Objectives: Due to psychological and physical strain, family caregivers of patients with Alzheimer’s disease and related dementias are at high risk for depression and stress related disorders. We investigated the feasibility of a mobile application (App) intervention delivering Mentalizing Imagery Therapy (MIT), which incorporates guided imagery and mindfulness, to facilitate self-regulation and increase perspective on the mental life of self and others. Method: A 4-week pilot trial of an MIT App for family caregivers of people with dementia was conducted to assess feasibility of use, mood and depression symptom benefit, and relationship changes. Semi-structured interviews were conducted at the study’s conclusion to characterize participants’ perceived benefits. Results: 80% of 21 consented participants downloaded the App, utilized it at least once, and were further analyzed. Of these participants, average usage of audio recordings was 14 ± 10 (SD) days out of 28 possible, and 29 ± 28 individual sessions. Acute improvement in mood from before to after completion of exercises was uniformly observed (p < .001), and after four weeks there was a significant increase in positive affect and a reduction in negative affect.
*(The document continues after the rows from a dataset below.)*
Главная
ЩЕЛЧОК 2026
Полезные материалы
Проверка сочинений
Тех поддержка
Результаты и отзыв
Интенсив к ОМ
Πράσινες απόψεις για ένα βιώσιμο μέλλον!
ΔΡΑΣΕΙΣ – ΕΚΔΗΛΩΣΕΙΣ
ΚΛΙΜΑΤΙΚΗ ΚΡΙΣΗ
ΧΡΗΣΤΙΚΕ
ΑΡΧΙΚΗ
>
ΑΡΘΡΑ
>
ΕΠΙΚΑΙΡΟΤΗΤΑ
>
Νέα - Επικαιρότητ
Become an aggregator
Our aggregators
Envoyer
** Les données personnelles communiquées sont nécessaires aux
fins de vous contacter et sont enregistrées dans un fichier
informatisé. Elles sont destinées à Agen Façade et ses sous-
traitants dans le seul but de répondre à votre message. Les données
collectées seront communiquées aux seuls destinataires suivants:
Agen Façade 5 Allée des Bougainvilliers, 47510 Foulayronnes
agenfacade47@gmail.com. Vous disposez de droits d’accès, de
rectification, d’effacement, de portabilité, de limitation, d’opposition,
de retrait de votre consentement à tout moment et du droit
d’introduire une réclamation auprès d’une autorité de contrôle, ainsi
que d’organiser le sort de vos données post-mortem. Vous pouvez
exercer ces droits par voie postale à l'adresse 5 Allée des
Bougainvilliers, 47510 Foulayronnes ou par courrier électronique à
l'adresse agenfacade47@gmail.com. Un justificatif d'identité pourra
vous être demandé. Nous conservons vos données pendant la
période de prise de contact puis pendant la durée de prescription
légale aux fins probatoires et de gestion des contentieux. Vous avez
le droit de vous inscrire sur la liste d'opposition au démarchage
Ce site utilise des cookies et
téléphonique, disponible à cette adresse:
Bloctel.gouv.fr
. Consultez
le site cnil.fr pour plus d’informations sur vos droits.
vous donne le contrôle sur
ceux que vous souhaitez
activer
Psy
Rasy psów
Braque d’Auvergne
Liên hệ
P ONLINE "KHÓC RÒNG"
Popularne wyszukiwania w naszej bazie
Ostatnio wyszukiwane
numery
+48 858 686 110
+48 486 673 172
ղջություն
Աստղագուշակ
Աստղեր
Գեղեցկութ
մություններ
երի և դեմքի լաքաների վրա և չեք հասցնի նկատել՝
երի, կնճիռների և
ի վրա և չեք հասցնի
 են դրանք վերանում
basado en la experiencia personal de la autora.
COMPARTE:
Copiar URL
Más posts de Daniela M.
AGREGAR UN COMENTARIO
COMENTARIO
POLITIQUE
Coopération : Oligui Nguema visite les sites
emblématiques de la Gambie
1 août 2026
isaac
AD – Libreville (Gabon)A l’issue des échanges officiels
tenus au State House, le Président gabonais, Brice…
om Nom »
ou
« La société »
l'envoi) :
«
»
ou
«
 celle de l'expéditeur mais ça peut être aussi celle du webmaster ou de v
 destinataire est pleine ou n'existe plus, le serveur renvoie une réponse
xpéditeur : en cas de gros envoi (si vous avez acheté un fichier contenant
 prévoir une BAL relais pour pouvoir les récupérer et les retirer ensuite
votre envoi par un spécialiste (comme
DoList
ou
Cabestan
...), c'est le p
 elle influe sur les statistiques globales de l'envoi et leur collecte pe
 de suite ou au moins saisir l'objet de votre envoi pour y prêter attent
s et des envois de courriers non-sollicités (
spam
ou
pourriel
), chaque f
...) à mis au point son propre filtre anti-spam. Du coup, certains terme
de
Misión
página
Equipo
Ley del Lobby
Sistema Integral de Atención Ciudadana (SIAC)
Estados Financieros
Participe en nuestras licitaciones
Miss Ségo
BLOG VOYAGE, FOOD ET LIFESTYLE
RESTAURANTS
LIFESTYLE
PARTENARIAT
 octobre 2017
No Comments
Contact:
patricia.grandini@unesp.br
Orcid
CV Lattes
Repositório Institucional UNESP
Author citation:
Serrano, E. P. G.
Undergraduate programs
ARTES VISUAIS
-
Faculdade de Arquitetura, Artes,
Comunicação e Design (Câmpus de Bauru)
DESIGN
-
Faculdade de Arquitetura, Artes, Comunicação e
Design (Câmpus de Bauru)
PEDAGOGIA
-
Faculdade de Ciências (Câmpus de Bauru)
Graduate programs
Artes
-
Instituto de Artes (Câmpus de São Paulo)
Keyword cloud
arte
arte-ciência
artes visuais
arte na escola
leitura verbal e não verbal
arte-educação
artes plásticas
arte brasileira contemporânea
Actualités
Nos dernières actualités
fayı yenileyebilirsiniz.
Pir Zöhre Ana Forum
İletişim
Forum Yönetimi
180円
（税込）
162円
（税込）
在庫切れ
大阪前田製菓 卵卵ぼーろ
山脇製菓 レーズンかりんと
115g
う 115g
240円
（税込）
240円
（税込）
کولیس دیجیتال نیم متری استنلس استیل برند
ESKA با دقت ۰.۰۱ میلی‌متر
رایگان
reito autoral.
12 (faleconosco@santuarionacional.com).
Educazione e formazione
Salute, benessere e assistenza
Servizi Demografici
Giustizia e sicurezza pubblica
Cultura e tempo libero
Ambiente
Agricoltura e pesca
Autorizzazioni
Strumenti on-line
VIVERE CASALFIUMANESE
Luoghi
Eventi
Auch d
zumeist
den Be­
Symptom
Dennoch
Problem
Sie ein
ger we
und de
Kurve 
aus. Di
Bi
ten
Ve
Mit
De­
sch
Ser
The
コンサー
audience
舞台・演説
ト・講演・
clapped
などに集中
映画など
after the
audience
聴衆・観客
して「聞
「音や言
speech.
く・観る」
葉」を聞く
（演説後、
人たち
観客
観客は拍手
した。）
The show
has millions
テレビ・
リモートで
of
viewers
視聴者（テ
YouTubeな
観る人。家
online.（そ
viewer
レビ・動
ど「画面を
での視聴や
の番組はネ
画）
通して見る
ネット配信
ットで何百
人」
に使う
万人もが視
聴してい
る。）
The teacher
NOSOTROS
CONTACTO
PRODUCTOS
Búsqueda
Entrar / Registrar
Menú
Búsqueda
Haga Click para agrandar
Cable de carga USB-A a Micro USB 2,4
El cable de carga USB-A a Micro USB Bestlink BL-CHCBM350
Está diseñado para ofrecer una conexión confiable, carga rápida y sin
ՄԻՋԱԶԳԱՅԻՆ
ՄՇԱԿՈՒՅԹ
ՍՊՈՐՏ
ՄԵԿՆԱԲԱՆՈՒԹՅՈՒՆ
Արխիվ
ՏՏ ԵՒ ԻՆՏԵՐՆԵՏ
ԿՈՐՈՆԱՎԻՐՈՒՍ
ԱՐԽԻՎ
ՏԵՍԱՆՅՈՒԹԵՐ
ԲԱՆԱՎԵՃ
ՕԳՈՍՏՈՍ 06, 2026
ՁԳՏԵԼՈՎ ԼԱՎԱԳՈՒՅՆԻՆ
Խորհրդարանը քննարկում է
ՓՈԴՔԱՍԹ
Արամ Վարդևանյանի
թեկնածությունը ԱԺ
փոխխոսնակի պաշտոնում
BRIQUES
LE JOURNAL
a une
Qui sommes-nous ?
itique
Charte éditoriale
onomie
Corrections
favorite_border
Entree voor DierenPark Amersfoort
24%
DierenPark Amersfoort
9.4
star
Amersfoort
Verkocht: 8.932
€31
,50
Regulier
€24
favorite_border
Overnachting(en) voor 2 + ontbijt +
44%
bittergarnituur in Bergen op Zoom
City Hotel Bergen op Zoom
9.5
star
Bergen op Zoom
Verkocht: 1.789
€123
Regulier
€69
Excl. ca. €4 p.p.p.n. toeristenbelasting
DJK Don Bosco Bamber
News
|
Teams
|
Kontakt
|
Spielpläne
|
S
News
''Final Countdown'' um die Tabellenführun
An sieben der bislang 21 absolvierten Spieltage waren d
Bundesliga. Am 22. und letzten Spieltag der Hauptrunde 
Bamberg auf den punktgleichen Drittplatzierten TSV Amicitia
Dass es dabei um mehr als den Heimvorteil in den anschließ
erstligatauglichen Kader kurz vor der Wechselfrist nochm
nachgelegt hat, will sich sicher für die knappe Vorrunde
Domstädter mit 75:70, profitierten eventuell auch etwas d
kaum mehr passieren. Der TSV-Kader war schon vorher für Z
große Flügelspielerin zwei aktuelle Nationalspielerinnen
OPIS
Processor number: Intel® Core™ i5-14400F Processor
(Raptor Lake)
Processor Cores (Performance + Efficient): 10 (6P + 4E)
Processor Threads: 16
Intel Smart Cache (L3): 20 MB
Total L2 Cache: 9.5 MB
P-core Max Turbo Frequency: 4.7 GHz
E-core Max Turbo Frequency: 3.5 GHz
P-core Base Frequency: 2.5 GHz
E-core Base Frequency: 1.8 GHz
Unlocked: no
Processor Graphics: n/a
Participants with severe levels of depression (n=3) at baseline exhibited an improvement in symptoms at 4 weeks averaging 30% (p < .05). Semi-structured interviews revealed an increase in the ability to remain “centered" despite caregiving challenges, take the perspective of the loved one, and positively reframe the caregiver experience.Conclusion: App delivery of MIT is feasible for family dementia caregivers. Results showed moderate to high usage of the app for a majority of the users, and promising improvements in mood and depression. These data provide justification for larger, controlled trials.